Bij de voorbereiding zeiden we hierover tegen elkaar: je kunt op de fiets bidden, in de auto, overal en op ieder moment. Dit vervangt niet het bidden op vaste tijden, thuis, in je slaapkamer. Het laat wel zien hoe nauw de gebedsrelatie met God kan en mag zijn. We hadden het in dit verband ook nog over een schietgebedje doen. Bijvoorbeeld vlak voor een toets op school, waarbij je vraagt om rust en om inzicht. Je leven van iedere dag met alles daarin mag je aan de Here voorleggen. De manier waarop je dat doet is wel belangrijk: bedenk telkens wat jouw vraag te maken heeft met het koninkrijk van God en jouw reis daarnaar toe. Maak ook die reis tot onderwerp van je gebed. Probeer dat maar eens te doen in de komende week.

 

Nog één ding. De jongeren verbaasden zich erover dat in de bijbel staat dat Jezus soms een hele nacht lang bidt. Dat is lang! Dat vind ik ook heel lang, dat vinden we denk ik allemaal. De jongeren zeiden: als je zolang bidt waar heb je het dan al die tijd over?! Ik weet het niet.

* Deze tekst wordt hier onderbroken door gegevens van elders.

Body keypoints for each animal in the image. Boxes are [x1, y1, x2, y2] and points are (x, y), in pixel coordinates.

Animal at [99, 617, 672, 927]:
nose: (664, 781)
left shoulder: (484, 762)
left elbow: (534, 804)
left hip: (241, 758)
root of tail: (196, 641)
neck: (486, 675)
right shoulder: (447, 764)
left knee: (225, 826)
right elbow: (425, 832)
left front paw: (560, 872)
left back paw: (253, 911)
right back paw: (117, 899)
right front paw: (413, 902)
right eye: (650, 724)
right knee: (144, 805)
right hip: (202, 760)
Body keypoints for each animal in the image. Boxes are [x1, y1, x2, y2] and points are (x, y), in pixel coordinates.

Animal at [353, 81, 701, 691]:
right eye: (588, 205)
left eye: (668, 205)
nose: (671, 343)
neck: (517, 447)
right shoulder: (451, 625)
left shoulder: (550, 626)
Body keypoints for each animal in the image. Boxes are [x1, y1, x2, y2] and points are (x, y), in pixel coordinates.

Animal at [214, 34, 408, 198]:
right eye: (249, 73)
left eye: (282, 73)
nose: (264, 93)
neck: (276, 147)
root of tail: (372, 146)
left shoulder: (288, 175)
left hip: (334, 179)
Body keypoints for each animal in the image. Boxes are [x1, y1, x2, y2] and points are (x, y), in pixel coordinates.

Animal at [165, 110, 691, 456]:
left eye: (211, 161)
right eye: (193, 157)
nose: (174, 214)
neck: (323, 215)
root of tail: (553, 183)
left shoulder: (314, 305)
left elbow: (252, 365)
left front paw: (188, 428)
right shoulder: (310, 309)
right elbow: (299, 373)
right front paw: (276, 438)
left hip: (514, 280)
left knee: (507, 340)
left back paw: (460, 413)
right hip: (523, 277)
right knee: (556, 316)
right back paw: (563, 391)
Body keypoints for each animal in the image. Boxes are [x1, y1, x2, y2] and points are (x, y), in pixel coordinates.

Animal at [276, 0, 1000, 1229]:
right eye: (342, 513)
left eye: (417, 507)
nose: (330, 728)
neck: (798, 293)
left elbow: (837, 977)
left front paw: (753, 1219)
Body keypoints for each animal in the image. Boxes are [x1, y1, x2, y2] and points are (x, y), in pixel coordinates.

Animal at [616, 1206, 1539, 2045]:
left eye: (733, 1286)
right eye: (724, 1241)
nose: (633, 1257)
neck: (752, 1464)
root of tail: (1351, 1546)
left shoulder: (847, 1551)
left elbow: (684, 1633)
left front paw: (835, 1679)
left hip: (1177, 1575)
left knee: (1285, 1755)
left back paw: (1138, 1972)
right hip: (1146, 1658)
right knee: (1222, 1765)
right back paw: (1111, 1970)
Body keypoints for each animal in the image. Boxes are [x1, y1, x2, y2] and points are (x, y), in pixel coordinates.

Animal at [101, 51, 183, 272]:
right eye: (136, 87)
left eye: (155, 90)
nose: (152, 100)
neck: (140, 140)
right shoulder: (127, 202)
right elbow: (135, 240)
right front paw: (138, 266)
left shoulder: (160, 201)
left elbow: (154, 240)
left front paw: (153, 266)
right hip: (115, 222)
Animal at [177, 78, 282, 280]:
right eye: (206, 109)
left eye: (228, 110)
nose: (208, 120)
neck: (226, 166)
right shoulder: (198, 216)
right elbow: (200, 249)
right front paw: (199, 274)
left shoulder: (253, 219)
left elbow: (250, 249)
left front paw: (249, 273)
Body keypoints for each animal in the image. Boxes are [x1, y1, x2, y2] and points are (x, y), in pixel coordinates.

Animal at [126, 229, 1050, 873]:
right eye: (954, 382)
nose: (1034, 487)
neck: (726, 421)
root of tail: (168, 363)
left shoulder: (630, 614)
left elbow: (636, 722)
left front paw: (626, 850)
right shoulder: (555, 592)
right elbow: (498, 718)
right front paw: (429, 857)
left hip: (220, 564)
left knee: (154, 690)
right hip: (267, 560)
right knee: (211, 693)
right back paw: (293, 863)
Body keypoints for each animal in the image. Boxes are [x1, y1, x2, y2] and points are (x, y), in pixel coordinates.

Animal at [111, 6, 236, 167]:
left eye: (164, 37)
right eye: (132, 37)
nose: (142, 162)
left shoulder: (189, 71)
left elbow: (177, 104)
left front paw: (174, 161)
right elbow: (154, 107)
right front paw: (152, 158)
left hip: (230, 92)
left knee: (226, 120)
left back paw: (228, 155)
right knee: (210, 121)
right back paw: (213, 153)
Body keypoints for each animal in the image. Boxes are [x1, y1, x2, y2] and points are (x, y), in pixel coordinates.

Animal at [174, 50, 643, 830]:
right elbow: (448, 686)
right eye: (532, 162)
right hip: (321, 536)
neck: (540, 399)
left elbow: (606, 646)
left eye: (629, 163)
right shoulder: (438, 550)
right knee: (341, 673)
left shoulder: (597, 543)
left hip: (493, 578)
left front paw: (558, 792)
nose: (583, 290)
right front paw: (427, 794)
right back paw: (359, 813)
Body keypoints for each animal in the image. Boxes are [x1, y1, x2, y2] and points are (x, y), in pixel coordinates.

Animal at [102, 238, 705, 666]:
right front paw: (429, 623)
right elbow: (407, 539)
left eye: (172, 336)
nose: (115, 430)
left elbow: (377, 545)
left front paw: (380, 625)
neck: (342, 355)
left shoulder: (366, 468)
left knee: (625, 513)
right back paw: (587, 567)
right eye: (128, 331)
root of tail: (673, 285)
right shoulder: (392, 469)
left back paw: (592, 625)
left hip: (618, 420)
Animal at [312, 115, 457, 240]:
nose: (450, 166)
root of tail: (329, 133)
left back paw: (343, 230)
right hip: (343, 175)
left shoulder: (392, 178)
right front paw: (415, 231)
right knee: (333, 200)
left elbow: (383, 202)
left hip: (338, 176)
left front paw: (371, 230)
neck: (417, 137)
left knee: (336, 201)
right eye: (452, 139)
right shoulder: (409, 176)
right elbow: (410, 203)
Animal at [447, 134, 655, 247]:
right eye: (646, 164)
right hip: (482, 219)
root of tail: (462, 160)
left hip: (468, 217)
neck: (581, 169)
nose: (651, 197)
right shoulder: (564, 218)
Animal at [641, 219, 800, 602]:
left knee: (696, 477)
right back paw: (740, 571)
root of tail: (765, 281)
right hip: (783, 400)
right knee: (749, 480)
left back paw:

De bijbel vertelt ons niet in detail waar Jezus over spreekt met zijn Vader als Hij een hele nacht lang in gebed is. Jezus zelf leert zijn leerlingen dat ze niet met ‘omhaal van woorden’ moeten bidden, of zoals de Nieuwe Bijbelvertaling zegt: ‘Bij het bidden moeten jullie niet eindeloos voortprevelen zoals de heidenen, die denken dat ze door hun overvloed aan woorden verhoord zullen worden’ (Matteüs 6:7). Dan gaat het dus over het willen beïnvloeden van God, Hem voor je karretje spannen. Maar met een lang gebed is op zich zelf genomen dus niets mis. Jezus bad soms een hele nacht lang. Ik ben daar verbaasd over en tegelijk voel ik een verlangen daarnaar.

 

Afsluitend, wanneer moet je bidden? Nou, zonder ophouden. Leef biddend, dag en nacht. Want je leven hangt af van de genade die God geeft! Amen.